- _WORK TASK_
Among the entries below, one line contains "logits = logits_tensor.dataSync();" and another contains "发表于 2020-7-23 22:40". Transcribe those two lines and every line between them, exactly.

(Source texts of formatted documents)
_ _ _ _
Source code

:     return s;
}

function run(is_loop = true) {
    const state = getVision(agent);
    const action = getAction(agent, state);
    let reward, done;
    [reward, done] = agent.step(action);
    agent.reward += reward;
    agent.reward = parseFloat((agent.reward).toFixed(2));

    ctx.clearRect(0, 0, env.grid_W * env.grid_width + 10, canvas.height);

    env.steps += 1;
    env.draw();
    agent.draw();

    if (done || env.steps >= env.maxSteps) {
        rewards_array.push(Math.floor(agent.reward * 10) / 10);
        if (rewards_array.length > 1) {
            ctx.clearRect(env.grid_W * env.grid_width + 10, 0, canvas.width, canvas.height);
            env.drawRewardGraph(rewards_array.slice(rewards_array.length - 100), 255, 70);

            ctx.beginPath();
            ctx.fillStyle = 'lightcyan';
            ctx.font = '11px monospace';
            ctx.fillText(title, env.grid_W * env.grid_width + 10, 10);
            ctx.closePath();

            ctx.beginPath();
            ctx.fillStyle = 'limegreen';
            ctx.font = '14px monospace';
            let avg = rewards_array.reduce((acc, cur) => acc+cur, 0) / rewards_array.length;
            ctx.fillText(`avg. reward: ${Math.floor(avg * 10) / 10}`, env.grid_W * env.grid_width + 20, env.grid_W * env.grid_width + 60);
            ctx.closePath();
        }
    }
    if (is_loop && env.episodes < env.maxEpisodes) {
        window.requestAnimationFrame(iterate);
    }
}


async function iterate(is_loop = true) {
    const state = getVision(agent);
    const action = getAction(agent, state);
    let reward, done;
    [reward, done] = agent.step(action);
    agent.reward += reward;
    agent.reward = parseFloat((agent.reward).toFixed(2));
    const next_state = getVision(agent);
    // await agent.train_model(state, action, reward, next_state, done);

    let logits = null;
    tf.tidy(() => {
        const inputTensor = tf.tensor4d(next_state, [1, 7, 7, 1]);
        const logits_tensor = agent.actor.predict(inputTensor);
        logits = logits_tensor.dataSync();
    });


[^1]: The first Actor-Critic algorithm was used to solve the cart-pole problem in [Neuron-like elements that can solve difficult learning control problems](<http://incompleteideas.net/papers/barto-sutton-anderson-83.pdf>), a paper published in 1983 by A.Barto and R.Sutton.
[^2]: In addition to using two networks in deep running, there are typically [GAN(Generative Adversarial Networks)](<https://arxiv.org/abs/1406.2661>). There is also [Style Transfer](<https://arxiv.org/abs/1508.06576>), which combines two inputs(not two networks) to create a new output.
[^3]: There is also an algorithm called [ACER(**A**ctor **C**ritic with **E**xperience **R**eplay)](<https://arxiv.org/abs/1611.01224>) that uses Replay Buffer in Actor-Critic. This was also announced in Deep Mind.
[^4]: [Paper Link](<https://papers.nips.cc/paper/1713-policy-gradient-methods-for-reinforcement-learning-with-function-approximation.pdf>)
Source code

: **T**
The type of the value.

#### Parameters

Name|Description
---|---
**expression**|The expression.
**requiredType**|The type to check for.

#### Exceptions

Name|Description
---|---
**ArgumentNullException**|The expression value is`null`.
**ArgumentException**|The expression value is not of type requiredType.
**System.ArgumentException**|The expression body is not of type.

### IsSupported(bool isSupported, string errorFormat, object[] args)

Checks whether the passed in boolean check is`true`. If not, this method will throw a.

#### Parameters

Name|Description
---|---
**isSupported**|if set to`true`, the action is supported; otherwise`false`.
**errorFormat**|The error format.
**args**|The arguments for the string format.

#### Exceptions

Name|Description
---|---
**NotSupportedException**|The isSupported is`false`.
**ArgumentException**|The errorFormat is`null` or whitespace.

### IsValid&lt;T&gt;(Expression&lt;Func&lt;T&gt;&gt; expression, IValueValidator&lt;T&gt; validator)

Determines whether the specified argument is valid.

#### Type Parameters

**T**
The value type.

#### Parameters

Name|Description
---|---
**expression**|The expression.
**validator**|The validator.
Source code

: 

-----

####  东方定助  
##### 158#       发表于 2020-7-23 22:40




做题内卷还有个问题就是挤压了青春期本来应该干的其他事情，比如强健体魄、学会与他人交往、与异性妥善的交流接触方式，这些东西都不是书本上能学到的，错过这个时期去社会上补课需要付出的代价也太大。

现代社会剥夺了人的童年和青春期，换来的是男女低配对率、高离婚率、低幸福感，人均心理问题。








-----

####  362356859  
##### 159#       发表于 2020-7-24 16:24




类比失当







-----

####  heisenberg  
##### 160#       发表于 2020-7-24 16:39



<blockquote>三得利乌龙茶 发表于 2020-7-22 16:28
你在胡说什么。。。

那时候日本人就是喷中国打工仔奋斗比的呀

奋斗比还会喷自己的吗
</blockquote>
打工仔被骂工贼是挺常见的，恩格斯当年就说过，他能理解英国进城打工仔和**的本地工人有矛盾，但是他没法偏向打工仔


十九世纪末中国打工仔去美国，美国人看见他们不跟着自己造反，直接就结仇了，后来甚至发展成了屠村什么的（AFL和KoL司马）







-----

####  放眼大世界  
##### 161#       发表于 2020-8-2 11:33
_ _ _ _
- _SOLUTION BELOW_
        logits = logits_tensor.dataSync();
    });


[^1]: The first Actor-Critic algorithm was used to solve the cart-pole problem in [Neuron-like elements that can solve difficult learning control problems](<http://incompleteideas.net/papers/barto-sutton-anderson-83.pdf>), a paper published in 1983 by A.Barto and R.Sutton.
[^2]: In addition to using two networks in deep running, there are typically [GAN(Generative Adversarial Networks)](<https://arxiv.org/abs/1406.2661>). There is also [Style Transfer](<https://arxiv.org/abs/1508.06576>), which combines two inputs(not two networks) to create a new output.
[^3]: There is also an algorithm called [ACER(**A**ctor **C**ritic with **E**xperience **R**eplay)](<https://arxiv.org/abs/1611.01224>) that uses Replay Buffer in Actor-Critic. This was also announced in Deep Mind.
[^4]: [Paper Link](<https://papers.nips.cc/paper/1713-policy-gradient-methods-for-reinforcement-learning-with-function-approximation.pdf>)
Source code

: **T**
The type of the value.

#### Parameters

Name|Description
---|---
**expression**|The expression.
**requiredType**|The type to check for.

#### Exceptions

Name|Description
---|---
**ArgumentNullException**|The expression value is`null`.
**ArgumentException**|The expression value is not of type requiredType.
**System.ArgumentException**|The expression body is not of type.

### IsSupported(bool isSupported, string errorFormat, object[] args)

Checks whether the passed in boolean check is`true`. If not, this method will throw a.

#### Parameters

Name|Description
---|---
**isSupported**|if set to`true`, the action is supported; otherwise`false`.
**errorFormat**|The error format.
**args**|The arguments for the string format.

#### Exceptions

Name|Description
---|---
**NotSupportedException**|The isSupported is`false`.
**ArgumentException**|The errorFormat is`null` or whitespace.

### IsValid&lt;T&gt;(Expression&lt;Func&lt;T&gt;&gt; expression, IValueValidator&lt;T&gt; validator)

Determines whether the specified argument is valid.

#### Type Parameters

**T**
The value type.

#### Parameters

Name|Description
---|---
**expression**|The expression.
**validator**|The validator.
Source code

: 

-----

####  东方定助  
##### 158#       发表于 2020-7-23 22:40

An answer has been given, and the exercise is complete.